Anthony Galla-Rini was a demanding person, not only of others but also, especially of himself. He expected the best from himself and from his students. There was friendliness and kindness, but always with a firm understanding that he was indeed the master. This was perhaps a throwback to an earlier era, but most certainly warranted in the instance of this great man who came to be known as The Maestro in his later years at his many music camps. Even then he exhibited the elegance required of and demanded by such a title so lovingly bestowed upon him.

Literally hundreds and hundreds of players have shared the genius of Anthony Galla-Rini through the playing of his vast numbers of arrangements for solo and orchestra.
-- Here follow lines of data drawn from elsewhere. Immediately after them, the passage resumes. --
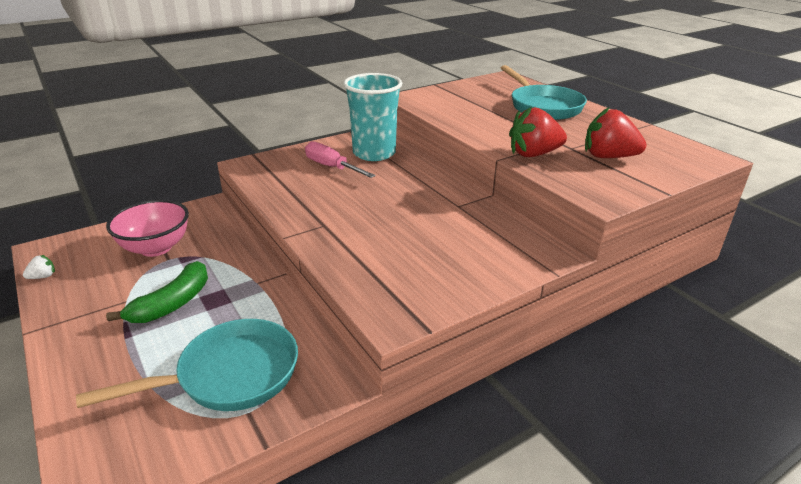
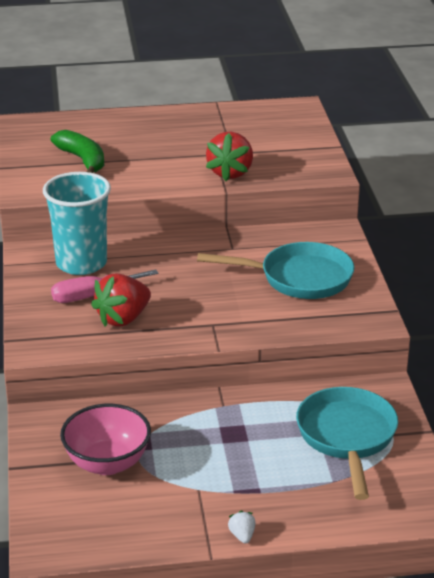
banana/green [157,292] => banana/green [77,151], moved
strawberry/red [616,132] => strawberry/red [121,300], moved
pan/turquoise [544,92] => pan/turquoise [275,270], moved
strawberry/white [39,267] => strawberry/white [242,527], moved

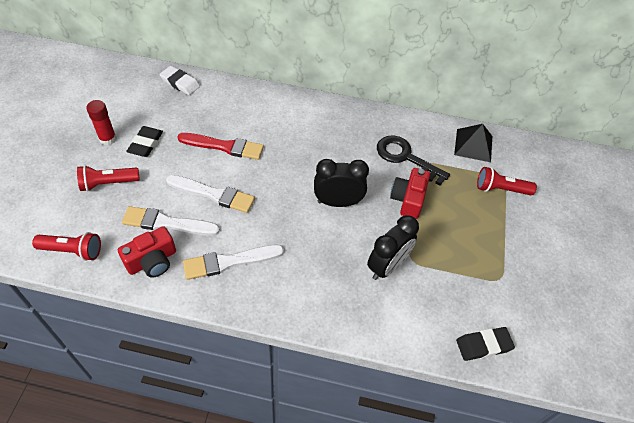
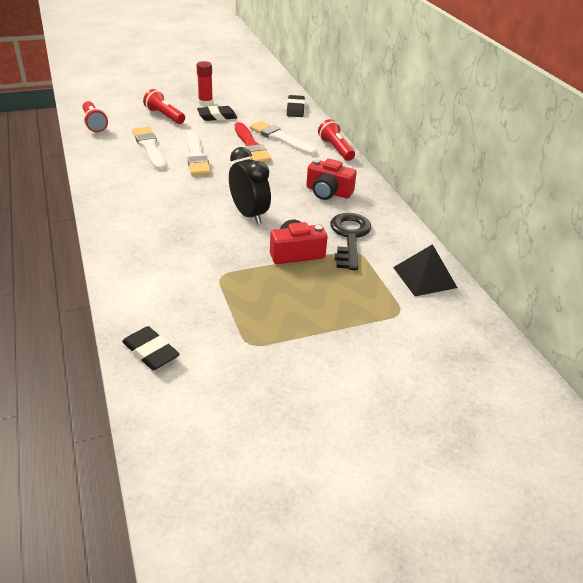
brush/white [233,262] => brush/white [283,138], moved
eraser/white [180,80] => eraser/black [296,106]
camera/red [147,252] => camera/red [331,179], moved
flashlight/red [507,181] => flashlight/red [336,140], moved
clock/black [393,247] => nothing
While some of those were made in response to the dictates of a certain period of time, many others will remain in the repertoire and libraries of accordionists, valuable for both teaching and performance, for students and professionals. His two concerti were perhaps his finest efforts at composition, an art he thoroughly understood. Anthony Galla-Rini also knew intimately each and every instrument for which he wrote and because of this, he composed every note for every instrument; the orchestrations were not left to anyone else. His Concerto No. 1 in g minor is undoubtedly the most performed of any accordion concerto, at least in the United States, if not in the world.

His wife, Dina, came from a famous accordion family and was a person who doted on her husband; she sat and listened to every note, every day, wherever and whenever. After she died and Tony remarried, his second wife, Dolly, was the same; she also travelled with him and listened to everything he did with great admiration. I considered it a great privilege to share many good times with both Dina and Dolly and to have had them as my very good friends.

I, like hundreds of other accordionists, have many wonderful memories of Anthony Galla-Rini and they will never be forgotten. The world will never forget him since he was a giant in the history of the accordion in so many different ways. From his early years as a child performer growing up in vaudeville and continuing on through practically his last days on earth at the age of 102, his story is well known through the hundreds of articles written about his life and his many accomplishments. But my memories include not only those I have read about but, also, the ones I had the inordinate privilege of sharing as a student, friend and, eventually, a colleague. God blessed us all with the presence and life of Anthony Galla-Rini. He was a good human being and a great musician! May his legacy live on forever.